The second-ranked fund, Stein Roe & Farnham Capital Opportunities, Chicago, will follow the same portfolio strategy in 1981 that helped increase its net asset value per share from $15.70 at year-end 1979 to $26.05 at year-end 1980, says Mr. Kugel, who manages the fund's $125 million in assets.
"Our expectation is that we will have 'stagflation' -- a slow-growing economy and inflation -- during the period of 1979 through 1981," he explains. "In order to be successful, we bought stocks that were cheap and attractive. We wanted to buy companies that could outgrow the rate of inflation and that are not sensitive to an earnings decline because of a recession."
Mr. Kugel says energy production and service stocks and technology issues are those sorts of companies, and he has invested 75 percent of his portfolio in them. He adds that the Capital Opportunities fund also has holdings in diverse consumer companies, such as Federal Express.
Some of the fund's best stock performers include Amarex, an oil production stock bought at $14 which rose to $38 at the end of the year; Western Company of North America, an offshore driller also held by the Hartwell Leverage Fund, which went from $19 to $57; and Prime Computer, which started the year at $11 and finished at $41.
Capital Opportunities is the only one of the top three mutuals to pay out of dividend and capital-gains distribution to shareholders. At the end of this month, shareholders will receive about $1.40 per share of capital gains, compared with 92 cents a share last year, Mr. Kugel says. He adds that the dividend payable at the end of this month is likely to be less than the 25 cents a share paid out last year.
He is optimistic about the performance of the equities market in the enxt 12 months. "We expect the market to rise, but to what extent will depend on the proposed programs and their implementation by the Reagan administration," he says.

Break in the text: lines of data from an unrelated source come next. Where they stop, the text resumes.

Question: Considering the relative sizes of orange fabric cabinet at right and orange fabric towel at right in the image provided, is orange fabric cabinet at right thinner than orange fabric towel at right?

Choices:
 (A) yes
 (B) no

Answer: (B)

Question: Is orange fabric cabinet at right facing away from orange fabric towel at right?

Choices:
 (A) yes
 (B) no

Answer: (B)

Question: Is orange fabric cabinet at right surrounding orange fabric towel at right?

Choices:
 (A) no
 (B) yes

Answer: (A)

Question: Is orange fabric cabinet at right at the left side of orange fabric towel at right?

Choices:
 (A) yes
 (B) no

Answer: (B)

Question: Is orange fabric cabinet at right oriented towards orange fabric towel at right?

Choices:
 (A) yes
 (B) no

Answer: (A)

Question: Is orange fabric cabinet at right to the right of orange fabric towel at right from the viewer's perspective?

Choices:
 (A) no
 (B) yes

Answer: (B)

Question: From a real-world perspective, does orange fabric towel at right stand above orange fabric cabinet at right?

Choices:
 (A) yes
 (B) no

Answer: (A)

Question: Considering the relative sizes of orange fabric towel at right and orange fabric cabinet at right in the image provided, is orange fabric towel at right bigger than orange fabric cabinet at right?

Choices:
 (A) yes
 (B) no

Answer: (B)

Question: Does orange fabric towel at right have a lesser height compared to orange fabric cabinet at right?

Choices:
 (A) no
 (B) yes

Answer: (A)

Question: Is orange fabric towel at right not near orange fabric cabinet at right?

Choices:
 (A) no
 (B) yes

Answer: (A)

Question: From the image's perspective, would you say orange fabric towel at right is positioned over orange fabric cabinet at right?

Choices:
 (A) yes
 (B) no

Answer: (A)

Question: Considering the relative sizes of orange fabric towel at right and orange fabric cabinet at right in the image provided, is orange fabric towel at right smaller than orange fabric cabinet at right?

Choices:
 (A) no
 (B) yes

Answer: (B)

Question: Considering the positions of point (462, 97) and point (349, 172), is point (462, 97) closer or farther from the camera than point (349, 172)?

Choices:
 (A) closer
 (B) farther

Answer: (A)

A surge of new shareholders helped to boost the assets of the third-ranked Constellation Growth Fund from $12.96 a share at the end of 1979 to $22.61 at the end of 1980, for a total of $55 million in assets. The number of shares outstanding of this no-load fund, managed byWeingarten Management Corporation in New York, more than doubled, from 910,000 to 2,423,000 during the same time, said Harry Hutzler, portfolio manager and vice-president of the management firm.
Although Constellation is heavily invested in natural resources and equipment stocks (35 percent of the portfolio) and technology (21 percent), it also invests 11 percent of its assets in medical products and services stocks, such as National Medical Enterprises, a hospital management firm, which went from $18 (adjusted for a 3-for-2 stock split) to $37 over the course of last year, and US Surgical, a hospital supplier, which rose from $17.50 to $29.50 during the same time.

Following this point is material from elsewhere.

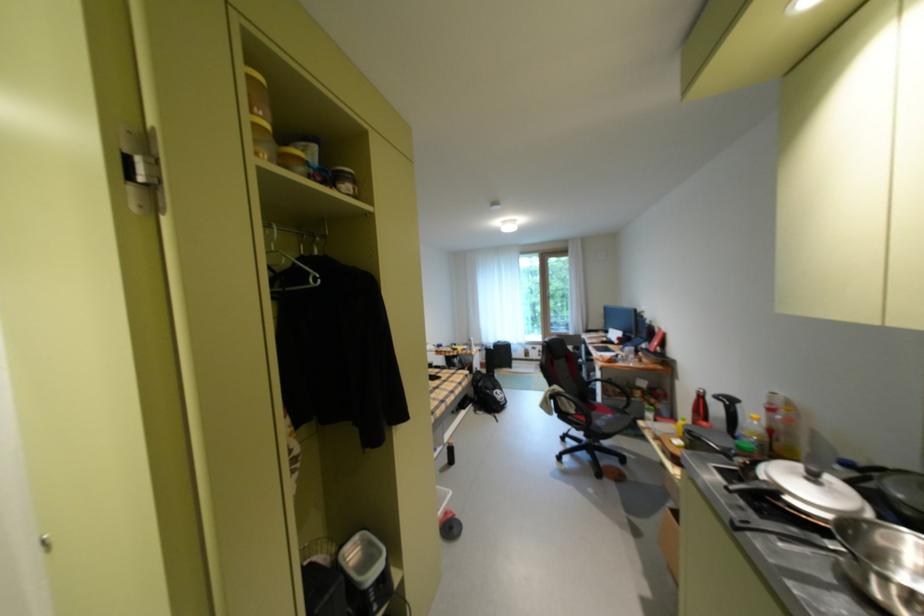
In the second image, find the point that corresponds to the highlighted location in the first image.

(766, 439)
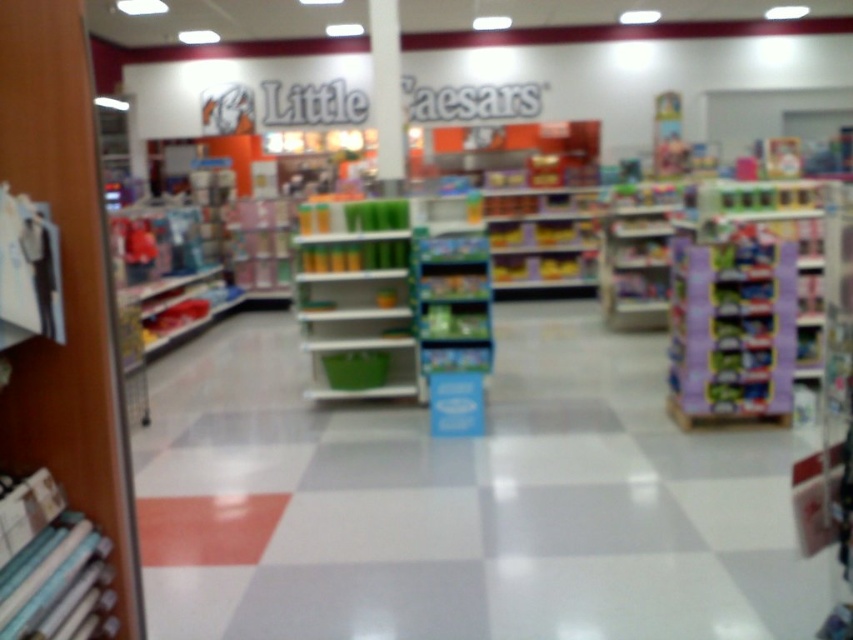
Question: Based on their relative distances, which object is farther from the green plastic shelves at center?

"We concentrate on secondary issues," Mr. Hutzler says. He describes those issues as "not the big ones, not the small ones, but medium-size companies." He adds: "Growth in earnings is the key factor in picking stocks. When earnings fall below the level we think they should be at, we sell."
Constellation rarely holds its assetts in cash. "We are fully invested unless there are extraordinary circumstances," says Mr. Hutzler, who notes that his portfolio includes more than 100 stocks. He typically invests half a million dollars in any one stock. The fund intends to follow its small, general pattern of investment in 1981.
Constellation has not paid out any dividends or gains to its shareholders since Weingarten took over its management four years ago because of a large tax-loss carry-forward, which was cleared in 1980, according to Mr. Hutzler.